Are we cool?

Helen Dymond answers Abraham Maslow’s ‘thought-provoking charge against Quakerism’

I recently came across a book that contains, in passing, a thought-provoking charge against Quakerism. It is Religions, Values, and Peak-Experiences by the psychologist Abraham Maslow: universally remembered for his theory of human motivation, the pyramidical ‘Hierarchy of Human Needs’, with ‘self-actualisation’, or integration of the whole personality, at the top. Self-actualizing people, he says, are our most compassionate, our great improvers and reformers of society, our most effective fighters against injustice, inequality, slavery, cruelty, exploitation.  This book spoke to me immediately because it is inclusive. ‘Peak-experiences’ happen to secular and religious people alike.

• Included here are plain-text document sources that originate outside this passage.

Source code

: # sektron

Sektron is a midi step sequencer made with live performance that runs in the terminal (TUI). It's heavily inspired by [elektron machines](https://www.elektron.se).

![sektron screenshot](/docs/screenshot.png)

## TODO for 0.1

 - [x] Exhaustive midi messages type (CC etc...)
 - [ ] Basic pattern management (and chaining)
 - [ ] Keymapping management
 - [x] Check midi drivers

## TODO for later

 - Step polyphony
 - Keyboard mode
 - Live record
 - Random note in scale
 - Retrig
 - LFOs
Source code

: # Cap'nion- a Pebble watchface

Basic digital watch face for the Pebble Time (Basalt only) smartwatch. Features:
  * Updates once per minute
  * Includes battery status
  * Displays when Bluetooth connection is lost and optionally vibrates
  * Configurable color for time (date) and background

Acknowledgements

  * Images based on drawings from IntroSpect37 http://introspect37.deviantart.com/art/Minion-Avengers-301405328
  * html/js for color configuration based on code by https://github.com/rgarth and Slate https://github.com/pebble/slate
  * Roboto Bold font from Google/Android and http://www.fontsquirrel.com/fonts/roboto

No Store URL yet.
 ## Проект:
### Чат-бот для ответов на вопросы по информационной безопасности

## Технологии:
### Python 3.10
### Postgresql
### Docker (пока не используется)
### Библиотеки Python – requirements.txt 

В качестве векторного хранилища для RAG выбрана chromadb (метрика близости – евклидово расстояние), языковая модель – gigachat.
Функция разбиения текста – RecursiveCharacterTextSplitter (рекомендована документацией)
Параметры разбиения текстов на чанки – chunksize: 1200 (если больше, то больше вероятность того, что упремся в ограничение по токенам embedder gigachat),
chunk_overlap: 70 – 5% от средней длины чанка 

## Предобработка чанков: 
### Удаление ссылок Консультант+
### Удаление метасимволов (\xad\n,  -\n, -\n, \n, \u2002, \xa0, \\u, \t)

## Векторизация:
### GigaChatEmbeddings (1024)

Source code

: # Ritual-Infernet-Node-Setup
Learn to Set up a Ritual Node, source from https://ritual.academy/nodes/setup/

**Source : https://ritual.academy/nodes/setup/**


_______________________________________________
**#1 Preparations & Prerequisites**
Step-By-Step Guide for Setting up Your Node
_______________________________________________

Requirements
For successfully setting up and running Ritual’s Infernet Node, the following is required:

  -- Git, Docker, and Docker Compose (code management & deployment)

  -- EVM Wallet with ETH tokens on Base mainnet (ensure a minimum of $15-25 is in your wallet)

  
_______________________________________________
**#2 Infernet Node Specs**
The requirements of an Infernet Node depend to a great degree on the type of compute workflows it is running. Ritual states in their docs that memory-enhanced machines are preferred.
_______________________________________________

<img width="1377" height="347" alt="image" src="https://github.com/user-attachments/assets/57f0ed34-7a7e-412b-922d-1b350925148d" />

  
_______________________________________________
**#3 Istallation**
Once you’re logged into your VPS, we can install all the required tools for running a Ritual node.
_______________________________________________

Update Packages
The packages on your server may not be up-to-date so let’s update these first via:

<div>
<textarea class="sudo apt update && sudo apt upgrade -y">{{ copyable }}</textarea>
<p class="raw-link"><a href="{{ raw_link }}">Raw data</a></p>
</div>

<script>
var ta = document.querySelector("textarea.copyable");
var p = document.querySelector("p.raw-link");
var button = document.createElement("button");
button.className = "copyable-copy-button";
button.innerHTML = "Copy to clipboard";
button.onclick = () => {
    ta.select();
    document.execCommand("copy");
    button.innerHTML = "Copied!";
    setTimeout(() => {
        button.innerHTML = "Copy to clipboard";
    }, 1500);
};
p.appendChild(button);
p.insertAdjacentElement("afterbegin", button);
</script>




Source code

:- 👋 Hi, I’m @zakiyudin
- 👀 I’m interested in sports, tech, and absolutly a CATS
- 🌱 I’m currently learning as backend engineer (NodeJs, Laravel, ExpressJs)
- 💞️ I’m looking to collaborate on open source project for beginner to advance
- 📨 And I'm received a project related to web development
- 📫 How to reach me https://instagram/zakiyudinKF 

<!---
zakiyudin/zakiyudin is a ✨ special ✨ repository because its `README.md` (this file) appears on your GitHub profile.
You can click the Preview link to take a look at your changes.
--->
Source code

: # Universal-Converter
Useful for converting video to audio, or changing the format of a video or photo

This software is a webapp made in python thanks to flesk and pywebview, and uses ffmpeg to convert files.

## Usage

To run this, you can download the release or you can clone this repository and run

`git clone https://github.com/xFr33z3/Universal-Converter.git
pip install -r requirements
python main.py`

Whether the stimulus is great art, music or natural beauty, love of another, or contemplation of what the individual holds to be divine, the individual is lifted outside the self to a wondrous sense of harmonization with universal powers. Well before Dawkins’ onslaught on religion caught the public imagination, Maslow was lamenting the tendency of rational science to eliminate ‘values… goals, ends, yearnings, aspirations, hopes, …the inexact, the illogical, the metaphorical, the mythic, the symbolic… it is not yet understood that they are characteristic of the human being at his highest levels of development as well as at his lowest.’